In the text on the semigroup bundle bridge, write out verbatim everything from "Classical.Bundles.Semigroup¶" down to "without manual record-shuffling.".

Top of Supplied text

Classical.Bundles.Semigroup¶
Bundle bridge for semigroups¶
This is the Classical.Bundles.Semigroup module of the Agda Universal Algebra Library.
This module supplies the bidirectional bridge between the Σ-typed core of
Classical.Structures.Semigroup and the record-typed Algebra.Bundles.Semigroup
in the Agda standard library. Both representations carry the same mathematical
content; the bridge exists so that downstream code typed against
Algebra.Bundles.Semigroup is reusable against the canonical agda-algebras
representation without manual record-shuffling.
The round-trip is stated pointwise on the carrier, in the semigroup's underlying
setoid equivalence, per
ADR-002 v2 §6. The same
Fin 2 η-failure under --cubical-compatible that motivated the pointwise
round-trip for Magma applies here unchanged — the equation-witness layer adds
nothing new to the bridge's obstruction analysis, only to its content, and that
content (the curried associativity law) is supplied ready-made by
Semigroup-Op.assoc-law, so the bridge itself stays a thin record-shuffle.
Core to stdlib bundle¶
Going from the canonical Σ-typed core to the stdlib record reads off the domain's
Carrier and _≈_ and exposes the operation and both law-fields through
open Semigroup-Op 𝑺. The isMagma.∙-cong and isSemigroup.assoc fields are
exactly Semigroup-Op's ∙-cong and assoc-law — both already in curried form —
so this direction is pure field-plumbing with no proof content of its own. All of
the Fin 2 η-bridging between term-interpretation form and curried form is discharged
once, upstream, inside Semigroup-Op.interp-node (see
Classical.Structures.Semigroup); the bundle bridge never touches it.

Bottom of Supplied text
Top of Data extract

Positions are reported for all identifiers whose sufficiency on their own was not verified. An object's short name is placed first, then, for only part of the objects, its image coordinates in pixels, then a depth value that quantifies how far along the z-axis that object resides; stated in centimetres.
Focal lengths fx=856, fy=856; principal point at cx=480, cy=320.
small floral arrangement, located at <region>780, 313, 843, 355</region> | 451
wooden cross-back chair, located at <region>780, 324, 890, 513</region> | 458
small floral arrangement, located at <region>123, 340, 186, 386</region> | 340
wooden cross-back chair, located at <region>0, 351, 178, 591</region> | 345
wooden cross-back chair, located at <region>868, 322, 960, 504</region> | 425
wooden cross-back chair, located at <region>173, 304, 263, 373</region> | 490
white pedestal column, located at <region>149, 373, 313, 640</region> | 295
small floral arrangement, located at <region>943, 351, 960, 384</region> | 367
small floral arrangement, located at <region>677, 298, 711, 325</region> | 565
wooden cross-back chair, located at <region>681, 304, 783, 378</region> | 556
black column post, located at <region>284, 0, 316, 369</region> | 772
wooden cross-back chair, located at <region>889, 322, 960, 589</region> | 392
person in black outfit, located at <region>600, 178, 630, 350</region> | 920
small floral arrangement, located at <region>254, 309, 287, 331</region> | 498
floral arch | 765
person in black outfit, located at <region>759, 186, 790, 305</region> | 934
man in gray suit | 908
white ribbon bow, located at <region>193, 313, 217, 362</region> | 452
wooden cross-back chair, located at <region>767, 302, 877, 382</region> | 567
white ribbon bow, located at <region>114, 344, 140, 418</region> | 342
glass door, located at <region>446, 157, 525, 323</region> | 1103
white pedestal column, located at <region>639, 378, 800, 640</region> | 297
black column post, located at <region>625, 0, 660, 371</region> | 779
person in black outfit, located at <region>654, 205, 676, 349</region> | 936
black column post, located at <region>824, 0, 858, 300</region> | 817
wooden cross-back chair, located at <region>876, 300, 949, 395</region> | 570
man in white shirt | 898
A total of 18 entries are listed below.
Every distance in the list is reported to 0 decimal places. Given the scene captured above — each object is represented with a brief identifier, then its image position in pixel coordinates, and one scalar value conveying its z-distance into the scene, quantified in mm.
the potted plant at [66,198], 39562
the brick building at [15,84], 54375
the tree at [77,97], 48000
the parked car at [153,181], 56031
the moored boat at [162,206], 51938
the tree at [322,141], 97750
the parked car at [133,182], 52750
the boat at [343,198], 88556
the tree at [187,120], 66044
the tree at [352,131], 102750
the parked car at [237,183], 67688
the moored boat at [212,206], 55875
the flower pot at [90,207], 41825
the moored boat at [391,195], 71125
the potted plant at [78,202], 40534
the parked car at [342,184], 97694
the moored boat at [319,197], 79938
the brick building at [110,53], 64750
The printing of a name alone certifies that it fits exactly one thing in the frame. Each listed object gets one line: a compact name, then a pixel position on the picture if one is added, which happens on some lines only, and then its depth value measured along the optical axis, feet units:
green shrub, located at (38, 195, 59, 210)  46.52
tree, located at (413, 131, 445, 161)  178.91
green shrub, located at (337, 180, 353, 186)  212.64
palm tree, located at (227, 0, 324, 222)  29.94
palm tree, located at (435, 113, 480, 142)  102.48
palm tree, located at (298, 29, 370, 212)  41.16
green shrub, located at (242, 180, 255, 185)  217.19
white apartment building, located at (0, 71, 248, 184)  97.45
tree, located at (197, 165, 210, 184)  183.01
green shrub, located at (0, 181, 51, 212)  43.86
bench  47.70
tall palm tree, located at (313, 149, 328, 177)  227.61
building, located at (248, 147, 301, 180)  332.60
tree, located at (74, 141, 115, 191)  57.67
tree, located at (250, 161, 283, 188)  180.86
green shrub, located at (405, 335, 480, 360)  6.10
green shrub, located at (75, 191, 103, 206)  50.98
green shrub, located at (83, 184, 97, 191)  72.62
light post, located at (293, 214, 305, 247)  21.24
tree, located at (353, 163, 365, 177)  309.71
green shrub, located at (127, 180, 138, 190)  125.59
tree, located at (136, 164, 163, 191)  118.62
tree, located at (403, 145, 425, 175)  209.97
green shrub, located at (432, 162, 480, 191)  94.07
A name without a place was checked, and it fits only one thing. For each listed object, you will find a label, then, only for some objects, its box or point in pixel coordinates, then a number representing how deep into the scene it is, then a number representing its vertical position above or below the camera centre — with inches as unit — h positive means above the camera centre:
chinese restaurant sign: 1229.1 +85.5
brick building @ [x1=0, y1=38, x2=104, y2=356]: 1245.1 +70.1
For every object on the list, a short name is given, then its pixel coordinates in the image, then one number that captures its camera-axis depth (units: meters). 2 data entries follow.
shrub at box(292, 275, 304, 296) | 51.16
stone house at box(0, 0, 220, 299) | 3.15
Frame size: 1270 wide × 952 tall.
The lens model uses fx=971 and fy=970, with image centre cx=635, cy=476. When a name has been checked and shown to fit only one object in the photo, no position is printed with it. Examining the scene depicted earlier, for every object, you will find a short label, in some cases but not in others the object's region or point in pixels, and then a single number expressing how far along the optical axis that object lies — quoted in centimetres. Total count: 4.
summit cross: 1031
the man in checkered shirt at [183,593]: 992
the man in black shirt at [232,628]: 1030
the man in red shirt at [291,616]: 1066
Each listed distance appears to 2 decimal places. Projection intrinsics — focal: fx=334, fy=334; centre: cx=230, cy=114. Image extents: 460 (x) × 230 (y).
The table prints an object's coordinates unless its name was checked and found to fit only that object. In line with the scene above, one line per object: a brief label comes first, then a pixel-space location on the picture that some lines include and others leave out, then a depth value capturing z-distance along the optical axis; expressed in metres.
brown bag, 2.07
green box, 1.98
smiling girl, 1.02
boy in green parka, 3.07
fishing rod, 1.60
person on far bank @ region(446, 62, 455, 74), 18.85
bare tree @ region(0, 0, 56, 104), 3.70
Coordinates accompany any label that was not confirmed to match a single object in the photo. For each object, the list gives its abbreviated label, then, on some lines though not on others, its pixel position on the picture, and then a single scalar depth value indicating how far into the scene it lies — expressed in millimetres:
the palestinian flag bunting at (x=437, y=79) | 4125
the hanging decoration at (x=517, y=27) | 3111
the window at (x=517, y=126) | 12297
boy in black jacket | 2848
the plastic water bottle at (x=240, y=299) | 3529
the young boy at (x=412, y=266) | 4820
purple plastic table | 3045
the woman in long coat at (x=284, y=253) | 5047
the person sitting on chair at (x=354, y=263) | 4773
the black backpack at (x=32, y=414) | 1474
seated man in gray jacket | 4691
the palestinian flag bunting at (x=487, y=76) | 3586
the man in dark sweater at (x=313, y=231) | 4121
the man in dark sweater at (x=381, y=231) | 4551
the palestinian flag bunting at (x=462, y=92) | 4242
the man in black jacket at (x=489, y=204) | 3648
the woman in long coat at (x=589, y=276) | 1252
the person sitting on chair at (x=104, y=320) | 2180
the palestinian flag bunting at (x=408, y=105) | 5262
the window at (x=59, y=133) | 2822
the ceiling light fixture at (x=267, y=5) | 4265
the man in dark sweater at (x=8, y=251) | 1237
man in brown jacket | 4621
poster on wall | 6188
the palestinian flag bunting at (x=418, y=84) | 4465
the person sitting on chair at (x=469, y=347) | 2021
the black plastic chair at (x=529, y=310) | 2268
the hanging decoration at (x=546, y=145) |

Bottom of Data extract

Expected answer ::
Classical.Bundles.Semigroup¶
Bundle bridge for semigroups¶
This is the Classical.Bundles.Semigroup module of the Agda Universal Algebra Library.
This module supplies the bidirectional bridge between the Σ-typed core of
Classical.Structures.Semigroup and the record-typed Algebra.Bundles.Semigroup
in the Agda standard library. Both representations carry the same mathematical
content; the bridge exists so that downstream code typed against
Algebra.Bundles.Semigroup is reusable against the canonical agda-algebras
representation without manual record-shuffling.